Coronavirus in Europa
ognuno va da solo

Quando questa maledetta faccenda sarà finita, perché prima o poi finirà, e stiamo facendo di tutto perché finisca il prima possibile, molte cose cambieranno inesorabilmente nel nostro modo di vedere e di giudicare. Una di queste cose è certamente l’Unione europea. Finora Bruxelles non ci ha particolarmente impressionati per come ci sta venendo incontro nei nostri giorni più bui e difficili, a parte qualche bella dichiarazione di circostanza. Qualcuno ribatterà che in base alla lettera del Trattato di Lisbona la sanità è una competenza esclusiva degli Stati membri.

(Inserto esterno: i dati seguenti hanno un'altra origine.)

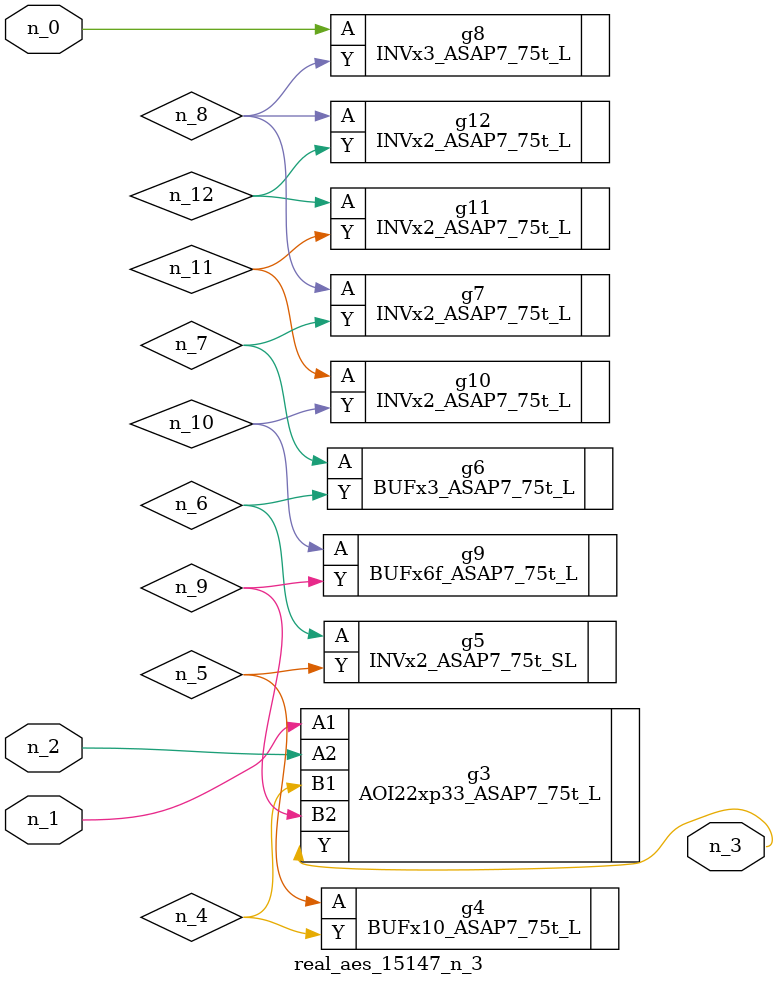
<source format=v>
module real_aes_15147_n_3 (n_0, n_2, n_1, n_3);
input n_0;
input n_2;
input n_1;
output n_3;
wire n_4;
wire n_5;
wire n_7;
wire n_9;
wire n_6;
wire n_8;
wire n_12;
wire n_10;
wire n_11;
INVx3_ASAP7_75t_L g8 ( .A(n_0), .Y(n_8) );
AOI22xp33_ASAP7_75t_L g3 ( .A1(n_1), .A2(n_2), .B1(n_4), .B2(n_9), .Y(n_3) );
BUFx10_ASAP7_75t_L g4 ( .A(n_5), .Y(n_4) );
INVx2_ASAP7_75t_SL g5 ( .A(n_6), .Y(n_5) );
BUFx3_ASAP7_75t_L g6 ( .A(n_7), .Y(n_6) );
INVx2_ASAP7_75t_L g7 ( .A(n_8), .Y(n_7) );
INVx2_ASAP7_75t_L g12 ( .A(n_8), .Y(n_12) );
BUFx6f_ASAP7_75t_L g9 ( .A(n_10), .Y(n_9) );
INVx2_ASAP7_75t_L g10 ( .A(n_11), .Y(n_10) );
INVx2_ASAP7_75t_L g11 ( .A(n_12), .Y(n_11) );
endmodule
</source>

Ma a parte il fatto che questo maledetto virus - come tutti i virus - se ne frega delle frontiere, esiste un articolo del Trattato - il 168 - che prevede un intervento dell’ Unione per salvaguardare «la salute umana» in caso di «epidemie transfrontaliere». In questi casi dunque l’ Unione potrebbe intervenire, «incoraggiando la complementarietà dei servizi sanitari» ma, badate bene, coordinandosi con le decisioni dei governi. Insomma, prima si debbono mettere d’ accordo le Cancellerie, come si suol dire, dopodiché interviene la Commissione e gli altri complicati organi dell’ Unione, come il Consiglio dell’ Unione europea, il Parlamento Europeo e via articolando. Campa cavallo.